If you take 52 Cygni (in the Cygnus loop) as a reference star, since it is in the region you were looking at, its J2000 coordinates (according to SkySafari) is:
RA = 20h 46m 30s, DEC = +30º 47' 39.9"
Again, according to SkySafari (with nutation and precession), JNOW (right at this moment :-) is
RA = 20h 45m 39s, DEC = +30º 43' 11.6"
The difference from J2000.0 and JNOW is about 1m (15 arc minutes) different in RA, and about 4.5 arc minutes different in DEC.
Your numbers show pretty much the same difference between Astrometry.net and ASIAIR. (Another source of error could be how atmospheric refraction is estimated -- not knowing your latitude and observing time, I can't venture to guess if that is an additional source of error).
From the RA and DEC of stars in its database, we know that ASIAIR must use JNOW, since that is where the objects are when you are trying to point to them tonight, and not in January 2000 AD. Otherwise when we execute a GOTO in ASIAIR, we won't land on the correct spot. I think I have also seen ZWO folks confirm that the ASIAIR uses JNOW.
Astrometry.net uses J2000.0 according to this:
http://www.astro.umontreal.ca/atelieretudiant/Documents/JG_astrometrynet_manual.pdf
The difference between J2000.0 and JNOW appears to be consistent with the numbers you have obtained, so there is likely no error in plate solving by ASIAIR (at least not to the magnitude that you saw). It is probably just simply the case that ASIAIR is solving for the position your telescope is pointed to tonight, while Astrometry.net is solving for the position of stars as if it were January 2000 AD.
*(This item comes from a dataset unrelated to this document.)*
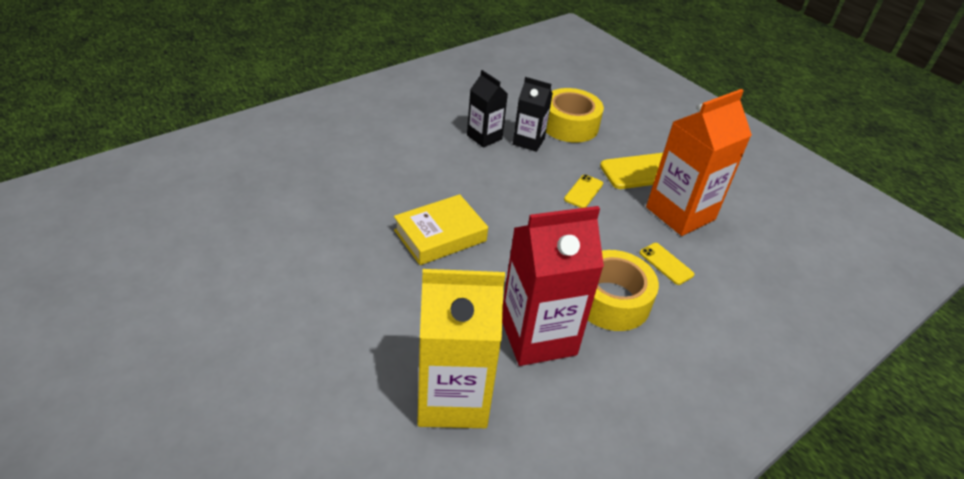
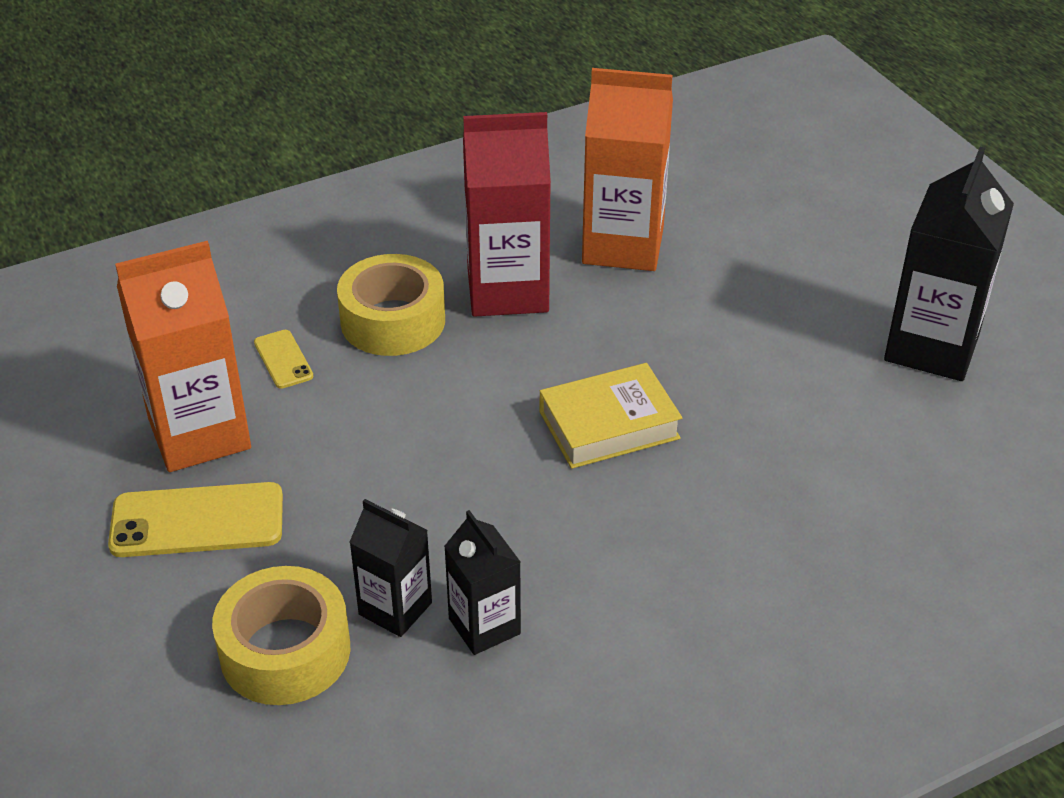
camera: 165 degrees left, 0 degrees up
yellow carton [417,269,505,428] -> orange carton [582,68,673,271]
yellow phone [564,174,603,208] -> none
none -> black carton [884,147,1014,381]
For what its worth, I had used the Hipparcos catalog (HYG 3.0) in my mount simulator (http://www.w7ay.net/site/Applications/MountSim/), which gives star coordinates referenced to J2000.0, and I had used nutation and precession (precession has quite a bit less delta than nutation, by the way) to convert J2000.0 to JNOW, so that the simulator displays what we see in the sky right now. When I tested ASIAIR's plate solve to estimate the center of my simulator's display, I usually came up with no more than a few arc seconds of error.